Earlier this week, it was brought to the attention of the executive of the Arts and Science Students’ Union (ASSU) that a large banner associated with the group Canadian Association for Equality was prominently hung in the Sidney Smith Hall lobby. ASSU does not control what goes up in the lobby nor who uses the space as it falls under the jurisdiction of the Faculty of Arts and Science.
This banner is currently allowed to be displayed because CAFE operates on the U of T campus under the guise of a student group called “Men’s Issues Awareness at University of Toronto”. While the names of these groups may seem to imply that their goals include equality and engaging in public discourse, this is not the case. CAFE has in the past invited speakers who have denied the impact of rape culture, over-exaggerated the rate of false-allegations made by female victims of sexual assault, engaged in transphobic and misogynistic rhetoric and questioned the very existence of the patriarchy. Broadly, the Men’s Rights movement claims that feminism has gone beyond improving the position of women in society, suggesting that feminists are part of a system which actively oppresses men. It has become clear that these groups use talks about legitimate issues facing male-identified members of our society as a means of legitimizing their sexist ideology.
CAFE and its affiliate on campus have been linked to a Texas based website called “A Voice for Men” (AVfM) that has actively targeted and harassed female members of the University of Toronto community, posting photos of them online along with threatening and derogatory comments.
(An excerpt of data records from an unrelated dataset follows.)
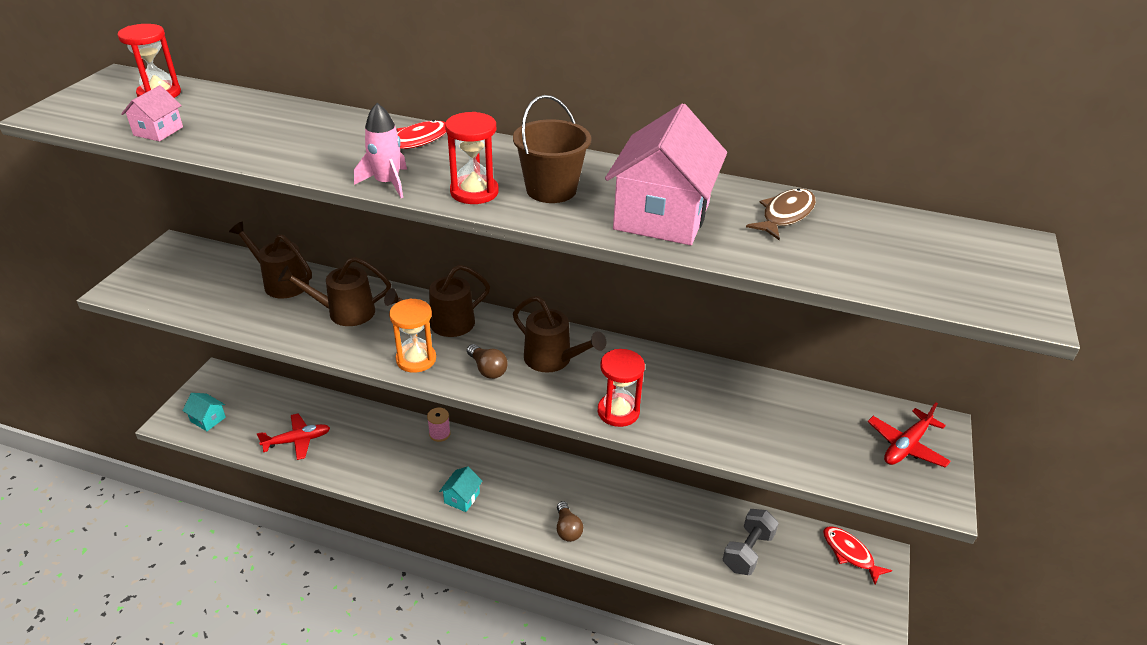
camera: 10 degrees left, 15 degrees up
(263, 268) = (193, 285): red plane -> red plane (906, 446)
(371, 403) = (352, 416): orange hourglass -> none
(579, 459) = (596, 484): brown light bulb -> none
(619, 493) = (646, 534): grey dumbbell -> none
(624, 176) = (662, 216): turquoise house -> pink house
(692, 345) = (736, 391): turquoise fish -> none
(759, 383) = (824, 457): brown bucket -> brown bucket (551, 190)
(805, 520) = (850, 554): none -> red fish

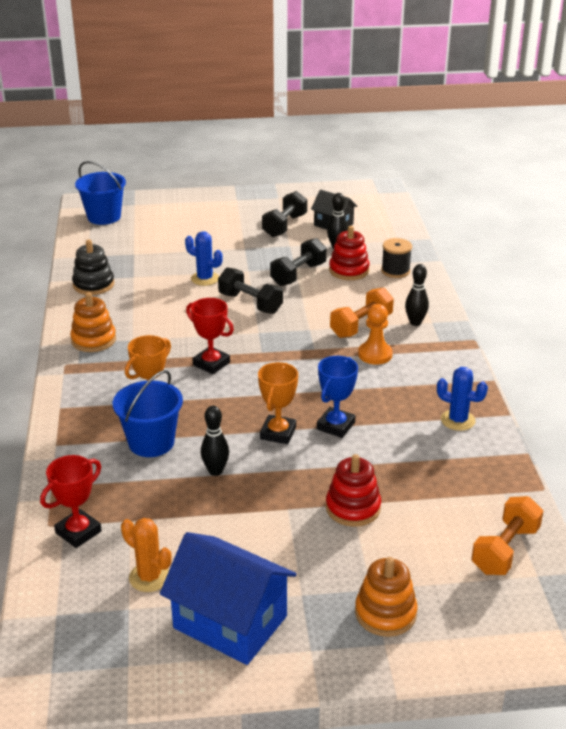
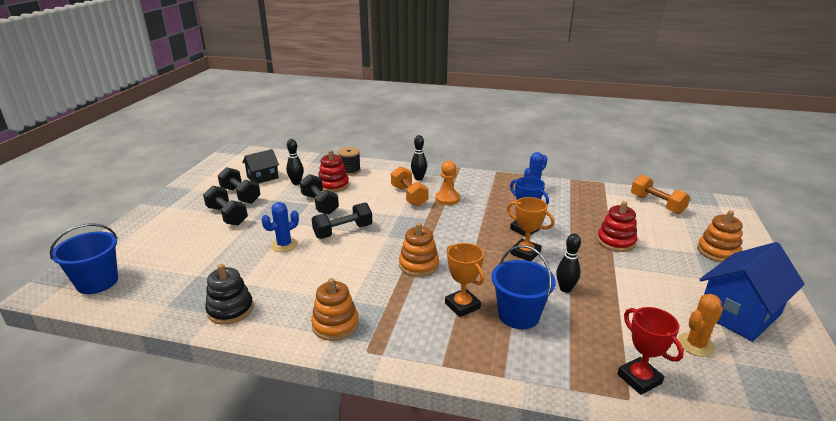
camera: 70 degrees left, 5 degrees down
(211, 364) = (419, 265): red trophy -> orange stacking toy
(239, 233) = (227, 216): none -> black dumbbell

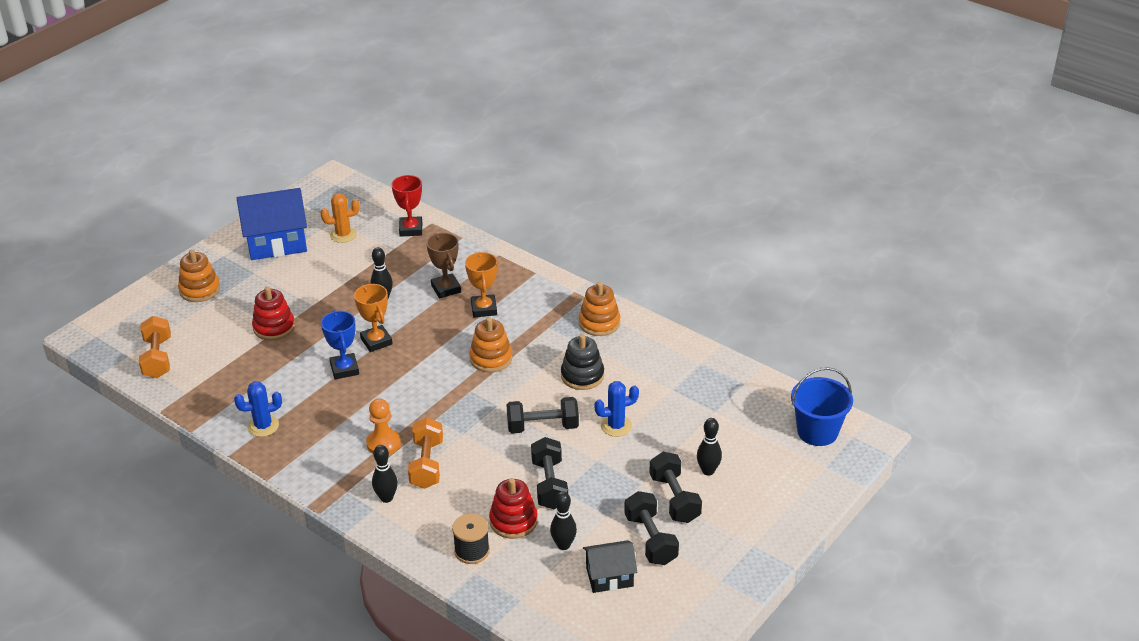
camera: 155 degrees left, 10 degrees up
(202, 235) = (708, 471): none -> black bowling pin
(230, 310) = (686, 362): black stacking toy -> black stacking toy (582, 376)
(518, 315) = (446, 289): blue bucket -> brown trophy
The well respected Southern Poverty Law Center has called out AVfM for misogyny and threats, overt and implicit, of violence. When these groups are allowed to circulate their hateful materials on our campus, our peers are exposed to triggering and violent rhetoric.
In recognizing students’ diversity of lived experience, ASSU is committed to supporting our members in addressing the systemic oppression they face –including sexism. While universities play an important role as sites of societal critique and free speech, we must strive to ensure that they are safe(r) spaces for all members of the university community. Issues facing men and boys, and critiques of feminist theory and feminist praxis are important topics that should be debated openly, but this discourse must not be allowed to devolve into hateful and threatening rhetoric.
We must not forget that the horrible massacre at École Polytechnique de Montreal a mere twenty-five years ago was perpetrated by an individual espousing an anti-feminist logic. We cannot forget that women are harassed, sexually assaulted and raped on our campuses. We cannot ignore this group’s complicity in the victimization of women here – on our campus.
The University of Toronto is our home. The ASSU executive calls on the administration to reconsider the policies which allow groups to circulate such material, with the aim of ensuring that all community members feel safe.